The Alphabet-owned robotaxi company announced on Wednesday that its Jaguar I-PACE vehicles will begin mapping out seven central wards of Tokyo — Minato, Shinjuku, Shibuya, Chiyoda, Chūō, Shinagawa — which represent some of the city’s major commercial hubs.

The cars, however, won’t be driverless yet.

Nihon Kotsu and GO, two of Japan’s largest taxi platforms, will manage the fleet and manually drive the vehicles. This will help the Waymo cars gather data and learn the country’s unique driving patterns, such as left-hand traffic.

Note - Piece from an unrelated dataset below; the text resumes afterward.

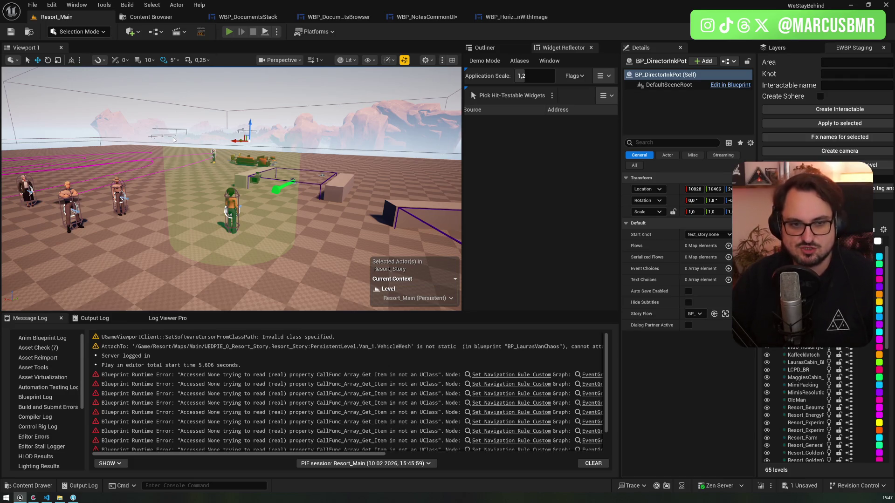
pyautogui.click(229, 31)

“Initially, the Nihon Kotsu drivers will manually drive the car, just like you or I would with our hands on the wheel and no autonomous driving enabled,” Sandy Karp, a spokesperson for Waymo, told Business Insider in an email. “Waymo will use the information from these driving missions to begin adapting and validating its autonomous driving technology for operation in Japan.”

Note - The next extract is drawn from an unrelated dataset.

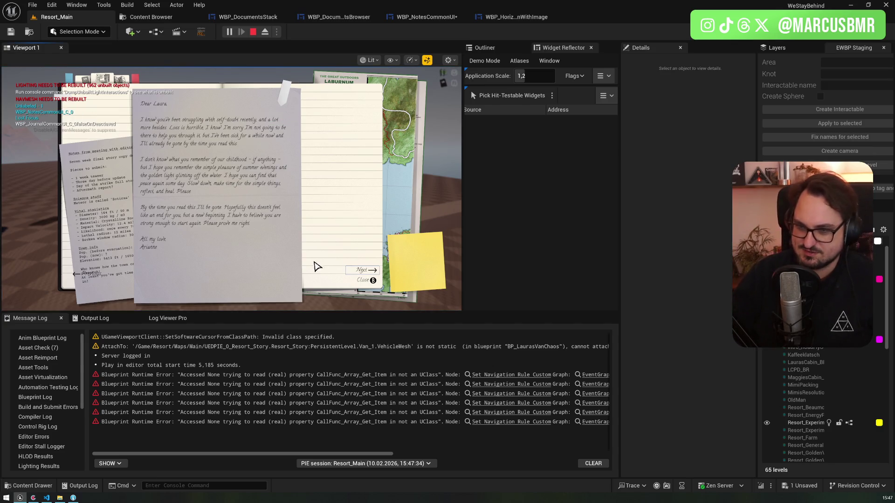
pyautogui.click(95, 276)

Waymo will begin the mapping process with 25 vehicles, Karp said.

The spokesperson sent BI a photo of one of the vehicles backing out of a shipment container at an undisclosed port in Japan earlier in March. In the photo, a Nihon Kotsu crew member watches the Waymo as it pulls out of the container.

Karp said the vehicles have since been moved to a depot and are “getting upfitted with some adjustments” to comply with local laws and regulations, including new vehicle signage and an additional blindspot mirror attachment.

Yasuharu Wakabayashi, president of Nihon Kotsu, said in a statement that the company’s drivers have trained in the US and are “well-prepared to begin introducing Waymo’s vehicles to Tokyo.”

“We anticipate that autonomous robotaxis will help address driver shortages in the future,” he said. “We view this initiative as the first step toward building an ideal ecosystem that unites people and advanced technology.”

Waymo’s approach to a fully autonomous driver system includes mapping out a specific area with its vehicles before it can launch to the public without human supervision.

This differs from other autonomous vehicle-focused companies like Wayve or Tesla, which rely more heavily on end-to-end learning models for its self-driving software. This essentially allows the car to learn to drive in its environment on the go without the need to map out an area beforehand.

Proponents of this approach argue that end-to-end learning allows for a more efficient ability to scale. Waymo’s director of product management, Vishay Nihalani, told BI at a recent autonomous vehicle conference in Los Angeles that as Waymo’s driver continues to learn, the robotaxi will require less time to map out any given city.

Waymo has also sought partnerships with third parties, including rideshare platforms, to help manage its fleets in some cities.

In Austin and Atlanta, for example, Uber manages Waymos’s fleet, which includes vehicle maintenance and depot operations. In San Francisco, Waymo maintains the vehicles on its own.

According to the company, Waymo now provides more than 200,000 paid passenger weekly trips.

The service now operates in San Francisco, Phoenix, Los Angeles, Austin, Atlanta, and Silicon Valley geofenced areas.